Activity — Return the full set of entries exactly. Omit none.

Material provided —

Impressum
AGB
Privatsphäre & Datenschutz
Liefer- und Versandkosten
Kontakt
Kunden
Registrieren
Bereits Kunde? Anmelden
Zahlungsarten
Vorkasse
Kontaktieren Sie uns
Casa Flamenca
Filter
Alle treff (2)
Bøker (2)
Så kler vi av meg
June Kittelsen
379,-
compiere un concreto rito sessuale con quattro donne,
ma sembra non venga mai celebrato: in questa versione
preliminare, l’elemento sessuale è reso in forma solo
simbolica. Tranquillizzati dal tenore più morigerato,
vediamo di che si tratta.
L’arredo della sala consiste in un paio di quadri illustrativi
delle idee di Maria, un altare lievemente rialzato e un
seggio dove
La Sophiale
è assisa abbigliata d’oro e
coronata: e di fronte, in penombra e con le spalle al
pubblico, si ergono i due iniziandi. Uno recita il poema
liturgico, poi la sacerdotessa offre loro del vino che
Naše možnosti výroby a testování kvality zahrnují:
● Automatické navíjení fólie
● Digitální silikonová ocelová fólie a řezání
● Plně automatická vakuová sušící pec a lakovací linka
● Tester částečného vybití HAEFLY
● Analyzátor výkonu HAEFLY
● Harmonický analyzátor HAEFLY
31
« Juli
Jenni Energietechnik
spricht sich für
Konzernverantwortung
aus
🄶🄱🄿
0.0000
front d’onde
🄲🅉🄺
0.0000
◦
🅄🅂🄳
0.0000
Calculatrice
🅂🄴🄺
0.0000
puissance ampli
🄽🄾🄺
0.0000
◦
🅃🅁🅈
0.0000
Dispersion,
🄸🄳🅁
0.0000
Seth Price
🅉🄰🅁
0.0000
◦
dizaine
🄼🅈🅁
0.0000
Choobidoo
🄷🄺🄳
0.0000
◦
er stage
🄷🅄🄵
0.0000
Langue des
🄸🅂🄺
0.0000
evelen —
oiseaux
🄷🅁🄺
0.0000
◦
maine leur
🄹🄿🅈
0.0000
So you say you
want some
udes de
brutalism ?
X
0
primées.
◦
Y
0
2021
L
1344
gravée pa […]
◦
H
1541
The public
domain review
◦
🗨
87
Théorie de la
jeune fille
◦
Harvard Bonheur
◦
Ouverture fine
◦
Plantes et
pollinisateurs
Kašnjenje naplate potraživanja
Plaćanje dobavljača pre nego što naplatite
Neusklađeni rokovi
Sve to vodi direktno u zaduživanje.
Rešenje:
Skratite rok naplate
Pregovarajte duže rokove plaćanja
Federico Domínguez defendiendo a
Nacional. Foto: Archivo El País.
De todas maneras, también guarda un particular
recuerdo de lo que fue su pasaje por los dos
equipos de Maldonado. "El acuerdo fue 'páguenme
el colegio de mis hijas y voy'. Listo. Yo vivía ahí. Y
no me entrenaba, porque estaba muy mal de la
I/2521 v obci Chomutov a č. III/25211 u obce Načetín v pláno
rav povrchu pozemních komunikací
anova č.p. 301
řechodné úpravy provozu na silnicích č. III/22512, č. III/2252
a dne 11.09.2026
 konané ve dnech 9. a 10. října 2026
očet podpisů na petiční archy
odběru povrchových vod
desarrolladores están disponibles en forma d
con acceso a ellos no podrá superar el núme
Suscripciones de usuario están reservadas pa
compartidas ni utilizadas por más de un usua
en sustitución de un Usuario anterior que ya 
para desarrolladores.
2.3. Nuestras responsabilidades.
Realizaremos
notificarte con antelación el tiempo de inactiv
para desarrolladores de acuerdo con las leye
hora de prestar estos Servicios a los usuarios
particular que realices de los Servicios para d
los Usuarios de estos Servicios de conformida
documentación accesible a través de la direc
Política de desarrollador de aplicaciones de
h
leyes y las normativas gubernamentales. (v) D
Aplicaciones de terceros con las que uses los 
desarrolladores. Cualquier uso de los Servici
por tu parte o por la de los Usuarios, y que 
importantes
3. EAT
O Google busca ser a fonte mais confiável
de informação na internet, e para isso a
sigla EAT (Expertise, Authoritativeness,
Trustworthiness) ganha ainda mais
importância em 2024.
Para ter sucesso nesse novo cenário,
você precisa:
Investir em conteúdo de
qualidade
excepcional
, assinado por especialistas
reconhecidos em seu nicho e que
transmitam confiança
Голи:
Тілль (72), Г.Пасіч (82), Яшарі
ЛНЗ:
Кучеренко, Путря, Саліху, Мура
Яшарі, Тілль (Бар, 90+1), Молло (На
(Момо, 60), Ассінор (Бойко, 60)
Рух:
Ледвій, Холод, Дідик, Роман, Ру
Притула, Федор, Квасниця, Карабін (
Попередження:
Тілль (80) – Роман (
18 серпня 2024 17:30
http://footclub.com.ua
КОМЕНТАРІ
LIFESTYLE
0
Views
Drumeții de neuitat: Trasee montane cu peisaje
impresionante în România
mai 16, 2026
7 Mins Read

Response below —
Impressum
AGB
Privatsphäre & Datenschutz
Liefer- und Versandkosten
Kontakt
Kunden
Registrieren
Bereits Kunde? Anmelden
Zahlungsarten
Vorkasse
Kontaktieren Sie uns
Casa Flamenca
Filter
Alle treff (2)
Bøker (2)
Så kler vi av meg
June Kittelsen
379,-
compiere un concreto rito sessuale con quattro donne,
ma sembra non venga mai celebrato: in questa versione
preliminare, l’elemento sessuale è reso in forma solo
simbolica. Tranquillizzati dal tenore più morigerato,
vediamo di che si tratta.
L’arredo della sala consiste in un paio di quadri illustrativi
delle idee di Maria, un altare lievemente rialzato e un
seggio dove
La Sophiale
è assisa abbigliata d’oro e
coronata: e di fronte, in penombra e con le spalle al
pubblico, si ergono i due iniziandi. Uno recita il poema
liturgico, poi la sacerdotessa offre loro del vino che
Naše možnosti výroby a testování kvality zahrnují:
● Automatické navíjení fólie
● Digitální silikonová ocelová fólie a řezání
● Plně automatická vakuová sušící pec a lakovací linka
● Tester částečného vybití HAEFLY
● Analyzátor výkonu HAEFLY
● Harmonický analyzátor HAEFLY
31
« Juli
Jenni Energietechnik
spricht sich für
Konzernverantwortung
aus
🄶🄱🄿
0.0000
front d’onde
🄲🅉🄺
0.0000
◦
🅄🅂🄳
0.0000
Calculatrice
🅂🄴🄺
0.0000
puissance ampli
🄽🄾🄺
0.0000
◦
🅃🅁🅈
0.0000
Dispersion,
🄸🄳🅁
0.0000
Seth Price
🅉🄰🅁
0.0000
◦
dizaine
🄼🅈🅁
0.0000
Choobidoo
🄷🄺🄳
0.0000
◦
er stage
🄷🅄🄵
0.0000
Langue des
🄸🅂🄺
0.0000
evelen —
oiseaux
🄷🅁🄺
0.0000
◦
maine leur
🄹🄿🅈
0.0000
So you say you
want some
udes de
brutalism ?
X
0
primées.
◦
Y
0
2021
L
1344
gravée pa […]
◦
H
1541
The public
domain review
◦
🗨
87
Théorie de la
jeune fille
◦
Harvard Bonheur
◦
Ouverture fine
◦
Plantes et
pollinisateurs
Kašnjenje naplate potraživanja
Plaćanje dobavljača pre nego što naplatite
Neusklađeni rokovi
Sve to vodi direktno u zaduživanje.
Rešenje:
Skratite rok naplate
Pregovarajte duže rokove plaćanja
Federico Domínguez defendiendo a
Nacional. Foto: Archivo El País.
De todas maneras, también guarda un particular
recuerdo de lo que fue su pasaje por los dos
equipos de Maldonado. "El acuerdo fue 'páguenme
el colegio de mis hijas y voy'. Listo. Yo vivía ahí. Y
no me entrenaba, porque estaba muy mal de la
I/2521 v obci Chomutov a č. III/25211 u obce Načetín v pláno
rav povrchu pozemních komunikací
anova č.p. 301
řechodné úpravy provozu na silnicích č. III/22512, č. III/2252
a dne 11.09.2026
 konané ve dnech 9. a 10. října 2026
očet podpisů na petiční archy
odběru povrchových vod
desarrolladores están disponibles en forma d
con acceso a ellos no podrá superar el núme
Suscripciones de usuario están reservadas pa
compartidas ni utilizadas por más de un usua
en sustitución de un Usuario anterior que ya 
para desarrolladores.
2.3. Nuestras responsabilidades.
Realizaremos
notificarte con antelación el tiempo de inactiv
para desarrolladores de acuerdo con las leye
hora de prestar estos Servicios a los usuarios
particular que realices de los Servicios para d
los Usuarios de estos Servicios de conformida
documentación accesible a través de la direc
Política de desarrollador de aplicaciones de
h
leyes y las normativas gubernamentales. (v) D
Aplicaciones de terceros con las que uses los 
desarrolladores. Cualquier uso de los Servici
por tu parte o por la de los Usuarios, y que 
importantes
3. EAT
O Google busca ser a fonte mais confiável
de informação na internet, e para isso a
sigla EAT (Expertise, Authoritativeness,
Trustworthiness) ganha ainda mais
importância em 2024.
Para ter sucesso nesse novo cenário,
você precisa:
Investir em conteúdo de
qualidade
excepcional
, assinado por especialistas
reconhecidos em seu nicho e que
transmitam confiança
Голи:
Тілль (72), Г.Пасіч (82), Яшарі
ЛНЗ:
Кучеренко, Путря, Саліху, Мура
Яшарі, Тілль (Бар, 90+1), Молло (На
(Момо, 60), Ассінор (Бойко, 60)
Рух:
Ледвій, Холод, Дідик, Роман, Ру
Притула, Федор, Квасниця, Карабін (
Попередження:
Тілль (80) – Роман (
18 серпня 2024 17:30
http://footclub.com.ua
КОМЕНТАРІ
LIFESTYLE
0
Views
Drumeții de neuitat: Trasee montane cu peisaje
impresionante în România
mai 16, 2026
7 Mins Read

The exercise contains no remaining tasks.